Yoga Shown to Improve Anxiety, Study Shows

Updated on August 31, 2020

A new study published by researchers at NYU Grossman School of Medicine has found that yoga improves symptoms of generalised anxiety disorder, a common and undertreated condition in which someone is continually and disproportionately worried about different things whether anticipating disaster or having fears about issues including money, health, family, work etc. that affects their daily life. The 226 people in the study were randomly assigned to three “treatment” groups for three months, either structured talk therapy in the form of cognitive behavioural therapy (CBT), Kundalini yoga, or stress-management education.

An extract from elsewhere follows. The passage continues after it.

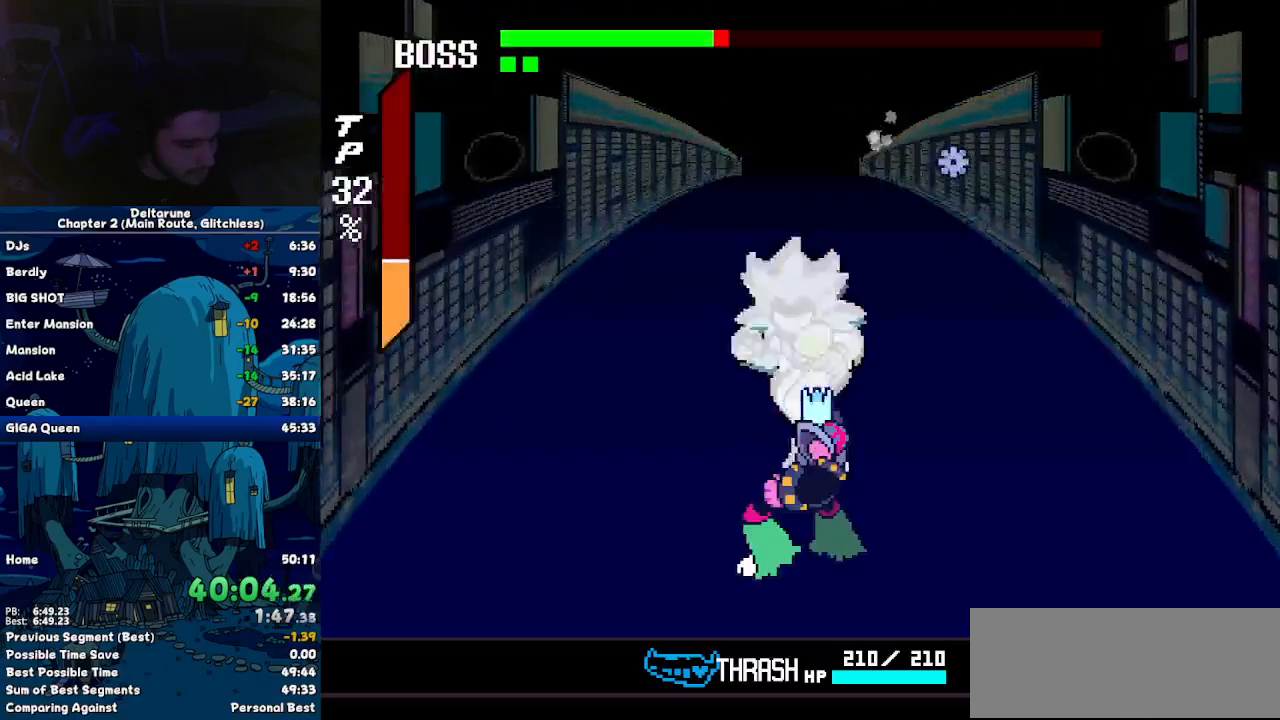
{"keys": [], "events": []}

Whilst CBT is the most effective treatment, many people are unable to access this because of no local therapists or long waiting lists, or they may simply be unwilling to try it. In contrast, yoga is safe and widely available and is not linked with medical personnel or hospitals, which is important to some people. 

What is yoga?

Yoga is not only about improving anxiety, it is a practice that can restore a sense of personal balance in mind, body and spirit for anyone feeling under pressure. Through breathwork, meditation, movements, and relaxation, the body can feel renewed, with increased strength, improved balance and more flexibility and the breathing exercises and meditation help in the letting go of stress. 

Yoga classes

If you think a loved one could benefit from a yoga class, check to see what is available locally and gift a first visit free for them to try it out.  You can go with them if they would like some company, perhaps nervous about attending a class on their own. You can even book a private class at home for a truly focused yoga session. 

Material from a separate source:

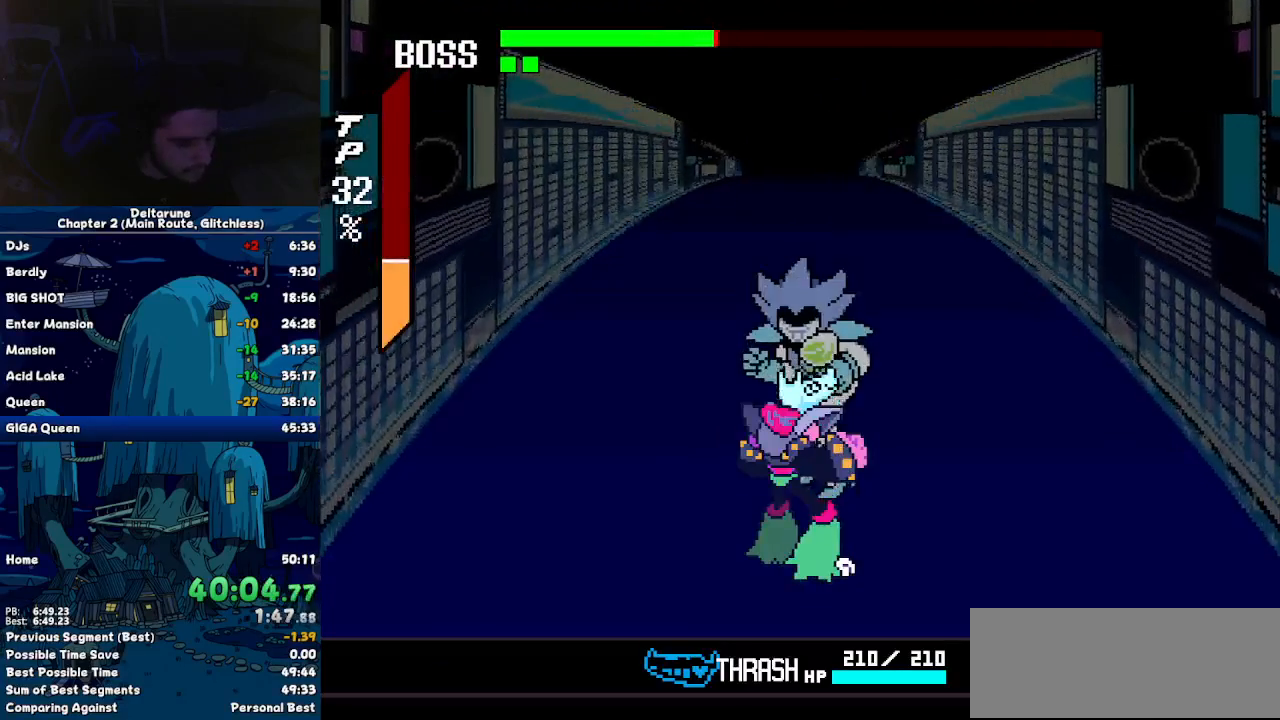
{"keys": ["z"], "events": [[17, "down", "down"], [117, "down", "up"], [167, "z", "down"], [250, "z", "up"], [300, "z", "down"], [400, "return", "down"], [400, "z", "up"], [450, "return", "up"], [484, "z", "down"]]}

Gifting self-care is precious in a world where it is easy to forget to care for ourselves or appreciate the impact of the challenges we face daily. If you a husband wondering what to get my wife for our anniversary, consider an experience gift like a yoga class as you could be opening up a whole new world for her or book a session with a top yoga instructor if she is a more experienced yogi, which she will be sure to always appreciate. You can always add a physical gift as a daily, visual, reminder that she is loved. 

How yoga helps

Anxiety creates feelings of tension and an increased sensitivity to pain. Asanas, or yoga postures, can relieve the physical discomfort through stretching and balancing muscles by releasing the stiffness in the muscles.  The yoga poses are usually taught in sequences that help to ease not just the physical but also the anxiety issues. Meditation, visualisation, and focused breathing releases fear and worry through relaxation to create a sense of calm. One of the less frequently talked about positives about practising yoga is that taking a class with others offers a sense of community that is often missing for those who are lonely and isolated by their anxiety. Some yoga classes are specifically geared toward certain issues, such as anxiety or depression.

Study details

The study used two-hour Kundalini yoga sessions once a week. The participants were shown the physical postures, breathing techniques, relaxation exercises, yoga theory, and meditation/mindfulness practice that they were asked to continue at home for 20 minutes daily. The NYU study found that yoga offers significant value and several health benefits to those with anxiety, some of which are not related to anxiety at all. The more options there are to treat anxiety, the better for the millions of people who suffer so that better treatment recommendations can be personalised.

The Editorial Team at Healthcare Business Today is made up of skilled healthcare writers and experts, led by our managing editor, Daniel Casciato, who has over 25 years of experience in healthcare writing. Since 1998, we have produced compelling and informative content for numerous publications, establishing ourselves as a trusted resource for health and wellness information. We offer readers access to fresh health, medicine, science, and technology developments and the latest in patient news, emphasizing how these developments affect our lives.